Print the lines below without any changes, from the first line through the line containing "scientific name: Protaetia cuprea", including that line.

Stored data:
====

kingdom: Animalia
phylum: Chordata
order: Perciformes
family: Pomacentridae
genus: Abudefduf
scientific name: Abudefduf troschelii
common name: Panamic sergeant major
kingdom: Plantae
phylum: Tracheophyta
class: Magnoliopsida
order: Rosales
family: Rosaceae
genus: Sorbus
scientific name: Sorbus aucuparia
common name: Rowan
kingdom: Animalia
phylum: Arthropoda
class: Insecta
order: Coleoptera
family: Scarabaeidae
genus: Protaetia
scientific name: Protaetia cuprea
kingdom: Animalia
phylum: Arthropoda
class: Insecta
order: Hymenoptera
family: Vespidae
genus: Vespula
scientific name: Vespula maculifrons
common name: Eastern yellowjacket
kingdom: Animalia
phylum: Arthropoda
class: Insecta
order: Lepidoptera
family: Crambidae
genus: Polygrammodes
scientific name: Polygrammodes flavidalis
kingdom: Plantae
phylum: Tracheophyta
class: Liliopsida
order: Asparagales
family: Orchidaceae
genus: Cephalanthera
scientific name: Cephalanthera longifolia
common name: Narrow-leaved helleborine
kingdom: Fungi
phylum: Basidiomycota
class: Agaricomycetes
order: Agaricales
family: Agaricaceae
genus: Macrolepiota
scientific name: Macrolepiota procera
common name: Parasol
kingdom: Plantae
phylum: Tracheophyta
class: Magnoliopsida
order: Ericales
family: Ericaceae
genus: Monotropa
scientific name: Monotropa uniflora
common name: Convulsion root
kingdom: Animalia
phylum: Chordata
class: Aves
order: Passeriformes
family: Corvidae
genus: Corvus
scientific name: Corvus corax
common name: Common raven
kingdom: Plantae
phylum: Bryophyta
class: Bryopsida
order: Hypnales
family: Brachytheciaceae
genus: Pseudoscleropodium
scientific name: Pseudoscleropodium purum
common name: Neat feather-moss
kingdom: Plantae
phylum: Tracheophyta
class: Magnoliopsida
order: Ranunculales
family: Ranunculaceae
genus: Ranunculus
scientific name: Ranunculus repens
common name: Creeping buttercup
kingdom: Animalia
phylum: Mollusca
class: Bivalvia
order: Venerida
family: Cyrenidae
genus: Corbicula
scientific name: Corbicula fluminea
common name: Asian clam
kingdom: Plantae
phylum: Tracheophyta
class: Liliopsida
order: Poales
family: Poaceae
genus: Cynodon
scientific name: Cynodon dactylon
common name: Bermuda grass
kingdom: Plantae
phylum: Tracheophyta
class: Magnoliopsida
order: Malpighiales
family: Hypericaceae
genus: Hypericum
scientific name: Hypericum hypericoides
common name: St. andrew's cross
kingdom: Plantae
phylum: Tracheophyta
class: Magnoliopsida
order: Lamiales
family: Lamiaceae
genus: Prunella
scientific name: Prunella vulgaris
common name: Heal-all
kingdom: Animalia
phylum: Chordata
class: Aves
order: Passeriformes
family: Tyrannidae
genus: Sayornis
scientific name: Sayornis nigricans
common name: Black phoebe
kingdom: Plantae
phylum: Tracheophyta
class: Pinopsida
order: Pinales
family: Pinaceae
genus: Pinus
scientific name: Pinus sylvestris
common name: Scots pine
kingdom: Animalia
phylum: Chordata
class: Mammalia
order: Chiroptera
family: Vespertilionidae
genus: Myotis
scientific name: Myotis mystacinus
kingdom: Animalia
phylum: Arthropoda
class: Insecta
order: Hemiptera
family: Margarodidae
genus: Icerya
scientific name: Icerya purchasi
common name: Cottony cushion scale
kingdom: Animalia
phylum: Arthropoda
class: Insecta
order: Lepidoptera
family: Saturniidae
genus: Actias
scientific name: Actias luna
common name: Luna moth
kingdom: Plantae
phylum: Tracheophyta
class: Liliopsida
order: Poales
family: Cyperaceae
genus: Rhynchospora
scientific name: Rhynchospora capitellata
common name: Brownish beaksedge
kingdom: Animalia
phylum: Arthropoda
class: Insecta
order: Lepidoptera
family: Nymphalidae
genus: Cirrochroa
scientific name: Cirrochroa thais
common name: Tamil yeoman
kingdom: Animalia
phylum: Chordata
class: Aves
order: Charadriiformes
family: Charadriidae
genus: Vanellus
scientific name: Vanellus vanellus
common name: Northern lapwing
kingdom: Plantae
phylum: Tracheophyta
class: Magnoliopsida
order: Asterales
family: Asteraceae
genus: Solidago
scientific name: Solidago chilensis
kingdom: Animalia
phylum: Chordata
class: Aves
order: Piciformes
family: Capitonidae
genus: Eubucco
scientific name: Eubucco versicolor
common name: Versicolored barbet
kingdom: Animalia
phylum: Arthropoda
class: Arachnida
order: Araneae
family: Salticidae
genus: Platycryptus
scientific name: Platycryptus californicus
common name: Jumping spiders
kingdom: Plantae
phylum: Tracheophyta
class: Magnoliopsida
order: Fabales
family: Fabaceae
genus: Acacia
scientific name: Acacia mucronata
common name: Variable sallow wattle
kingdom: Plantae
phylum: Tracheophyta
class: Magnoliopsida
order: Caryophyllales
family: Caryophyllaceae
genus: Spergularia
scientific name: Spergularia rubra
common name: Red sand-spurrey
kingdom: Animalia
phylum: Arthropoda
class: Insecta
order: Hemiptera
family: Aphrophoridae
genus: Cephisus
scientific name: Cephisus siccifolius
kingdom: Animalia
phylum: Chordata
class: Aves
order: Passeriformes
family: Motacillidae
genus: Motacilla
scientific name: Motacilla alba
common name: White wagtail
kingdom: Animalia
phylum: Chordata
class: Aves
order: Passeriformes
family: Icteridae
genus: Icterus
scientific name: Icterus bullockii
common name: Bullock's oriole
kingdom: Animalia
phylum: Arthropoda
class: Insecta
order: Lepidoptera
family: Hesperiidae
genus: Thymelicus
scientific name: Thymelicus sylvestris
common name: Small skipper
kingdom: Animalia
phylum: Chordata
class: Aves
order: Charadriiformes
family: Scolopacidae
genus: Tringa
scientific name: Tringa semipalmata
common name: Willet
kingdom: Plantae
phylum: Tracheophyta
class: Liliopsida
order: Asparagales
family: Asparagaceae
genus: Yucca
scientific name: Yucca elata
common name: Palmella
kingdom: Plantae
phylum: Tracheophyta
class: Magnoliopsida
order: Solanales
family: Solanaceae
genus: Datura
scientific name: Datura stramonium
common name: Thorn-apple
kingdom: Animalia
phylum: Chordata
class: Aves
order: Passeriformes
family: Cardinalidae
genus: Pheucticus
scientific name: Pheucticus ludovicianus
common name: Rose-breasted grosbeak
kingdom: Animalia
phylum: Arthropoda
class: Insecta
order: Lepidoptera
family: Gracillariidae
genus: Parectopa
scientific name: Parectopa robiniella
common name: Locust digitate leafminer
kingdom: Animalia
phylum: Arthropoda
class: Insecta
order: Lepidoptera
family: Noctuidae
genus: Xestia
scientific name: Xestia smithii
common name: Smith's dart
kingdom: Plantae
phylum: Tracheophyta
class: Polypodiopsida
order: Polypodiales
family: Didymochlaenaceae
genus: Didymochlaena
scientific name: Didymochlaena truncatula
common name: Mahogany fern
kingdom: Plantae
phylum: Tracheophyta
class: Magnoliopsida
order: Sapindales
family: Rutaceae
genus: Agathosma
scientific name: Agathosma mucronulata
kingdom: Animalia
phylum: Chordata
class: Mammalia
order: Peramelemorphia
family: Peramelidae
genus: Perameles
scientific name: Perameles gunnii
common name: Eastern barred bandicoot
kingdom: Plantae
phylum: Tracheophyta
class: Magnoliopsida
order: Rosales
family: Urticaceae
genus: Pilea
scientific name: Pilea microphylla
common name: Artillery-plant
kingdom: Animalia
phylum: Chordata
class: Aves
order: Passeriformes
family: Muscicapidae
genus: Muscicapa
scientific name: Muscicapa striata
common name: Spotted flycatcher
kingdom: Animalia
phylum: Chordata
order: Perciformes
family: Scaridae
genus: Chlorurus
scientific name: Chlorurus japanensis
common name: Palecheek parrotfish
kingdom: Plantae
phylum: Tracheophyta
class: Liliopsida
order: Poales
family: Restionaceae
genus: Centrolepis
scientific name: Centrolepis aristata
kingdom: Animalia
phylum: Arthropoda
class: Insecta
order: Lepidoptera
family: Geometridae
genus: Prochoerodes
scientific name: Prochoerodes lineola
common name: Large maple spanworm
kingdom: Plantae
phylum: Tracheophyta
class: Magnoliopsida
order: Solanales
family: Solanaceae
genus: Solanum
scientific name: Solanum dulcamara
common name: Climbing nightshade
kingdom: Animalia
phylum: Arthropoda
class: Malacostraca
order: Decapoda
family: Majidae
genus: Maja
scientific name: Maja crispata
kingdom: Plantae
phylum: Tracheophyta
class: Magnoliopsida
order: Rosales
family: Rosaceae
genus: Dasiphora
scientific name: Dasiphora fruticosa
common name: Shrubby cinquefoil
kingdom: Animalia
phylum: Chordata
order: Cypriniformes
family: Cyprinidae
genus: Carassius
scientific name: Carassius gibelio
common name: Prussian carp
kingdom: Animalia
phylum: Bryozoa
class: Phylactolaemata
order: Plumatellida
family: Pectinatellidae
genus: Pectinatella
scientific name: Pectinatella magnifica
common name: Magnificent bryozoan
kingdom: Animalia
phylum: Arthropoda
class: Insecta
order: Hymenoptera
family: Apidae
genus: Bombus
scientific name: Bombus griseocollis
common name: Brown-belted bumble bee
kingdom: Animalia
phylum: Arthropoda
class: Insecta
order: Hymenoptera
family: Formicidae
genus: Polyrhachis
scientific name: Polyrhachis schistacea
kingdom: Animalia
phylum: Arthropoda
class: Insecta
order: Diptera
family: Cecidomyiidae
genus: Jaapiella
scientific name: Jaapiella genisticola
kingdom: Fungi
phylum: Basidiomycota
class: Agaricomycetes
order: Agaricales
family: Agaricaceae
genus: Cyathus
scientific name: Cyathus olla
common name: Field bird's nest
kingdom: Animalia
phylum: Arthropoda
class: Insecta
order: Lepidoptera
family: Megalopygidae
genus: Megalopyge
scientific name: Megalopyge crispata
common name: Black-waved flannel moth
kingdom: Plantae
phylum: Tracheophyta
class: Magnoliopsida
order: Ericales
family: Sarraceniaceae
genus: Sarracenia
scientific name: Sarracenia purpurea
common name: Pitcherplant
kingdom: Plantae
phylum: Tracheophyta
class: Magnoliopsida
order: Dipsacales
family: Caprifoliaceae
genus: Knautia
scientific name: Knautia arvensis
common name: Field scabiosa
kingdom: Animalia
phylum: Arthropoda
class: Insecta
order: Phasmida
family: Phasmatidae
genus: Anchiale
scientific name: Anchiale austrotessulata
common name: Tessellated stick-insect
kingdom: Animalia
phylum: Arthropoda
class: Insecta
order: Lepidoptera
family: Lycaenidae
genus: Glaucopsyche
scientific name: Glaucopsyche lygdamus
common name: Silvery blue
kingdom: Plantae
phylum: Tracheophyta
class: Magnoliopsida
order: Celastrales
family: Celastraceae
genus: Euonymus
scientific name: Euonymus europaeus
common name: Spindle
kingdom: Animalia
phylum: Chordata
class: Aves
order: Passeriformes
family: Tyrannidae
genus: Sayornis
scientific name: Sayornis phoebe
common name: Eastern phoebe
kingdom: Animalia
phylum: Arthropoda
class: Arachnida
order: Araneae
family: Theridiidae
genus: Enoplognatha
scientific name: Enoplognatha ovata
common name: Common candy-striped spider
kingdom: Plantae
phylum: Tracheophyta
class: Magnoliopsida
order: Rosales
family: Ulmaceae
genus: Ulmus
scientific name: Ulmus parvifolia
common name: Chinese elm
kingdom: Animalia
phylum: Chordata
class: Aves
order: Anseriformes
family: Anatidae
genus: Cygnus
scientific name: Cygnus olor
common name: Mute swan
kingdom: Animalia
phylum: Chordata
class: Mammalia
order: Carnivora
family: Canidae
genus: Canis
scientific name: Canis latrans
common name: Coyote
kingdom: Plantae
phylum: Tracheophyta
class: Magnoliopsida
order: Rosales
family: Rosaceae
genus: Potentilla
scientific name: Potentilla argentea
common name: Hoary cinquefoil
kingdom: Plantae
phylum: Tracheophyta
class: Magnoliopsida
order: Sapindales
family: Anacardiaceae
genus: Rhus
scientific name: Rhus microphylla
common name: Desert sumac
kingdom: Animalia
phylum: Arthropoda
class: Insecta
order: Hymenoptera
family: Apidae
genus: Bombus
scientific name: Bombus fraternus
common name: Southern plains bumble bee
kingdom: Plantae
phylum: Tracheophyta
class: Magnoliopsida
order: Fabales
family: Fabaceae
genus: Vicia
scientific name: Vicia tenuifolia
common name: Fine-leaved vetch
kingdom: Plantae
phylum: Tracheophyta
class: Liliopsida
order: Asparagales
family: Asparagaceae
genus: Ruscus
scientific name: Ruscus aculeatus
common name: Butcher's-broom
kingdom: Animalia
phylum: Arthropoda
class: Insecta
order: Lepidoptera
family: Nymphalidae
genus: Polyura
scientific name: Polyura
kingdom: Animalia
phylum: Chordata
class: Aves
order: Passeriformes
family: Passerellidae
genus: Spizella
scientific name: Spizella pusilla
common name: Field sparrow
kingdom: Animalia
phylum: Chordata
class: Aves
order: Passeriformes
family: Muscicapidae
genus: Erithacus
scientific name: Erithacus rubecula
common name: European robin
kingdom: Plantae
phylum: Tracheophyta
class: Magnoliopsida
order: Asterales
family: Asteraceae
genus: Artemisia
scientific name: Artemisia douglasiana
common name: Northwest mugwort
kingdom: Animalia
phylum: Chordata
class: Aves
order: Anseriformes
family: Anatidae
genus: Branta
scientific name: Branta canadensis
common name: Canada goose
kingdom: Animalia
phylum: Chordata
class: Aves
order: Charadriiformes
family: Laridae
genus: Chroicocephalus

====

Worked answer:
kingdom: Animalia
phylum: Chordata
order: Perciformes
family: Pomacentridae
genus: Abudefduf
scientific name: Abudefduf troschelii
common name: Panamic sergeant major
kingdom: Plantae
phylum: Tracheophyta
class: Magnoliopsida
order: Rosales
family: Rosaceae
genus: Sorbus
scientific name: Sorbus aucuparia
common name: Rowan
kingdom: Animalia
phylum: Arthropoda
class: Insecta
order: Coleoptera
family: Scarabaeidae
genus: Protaetia
scientific name: Protaetia cuprea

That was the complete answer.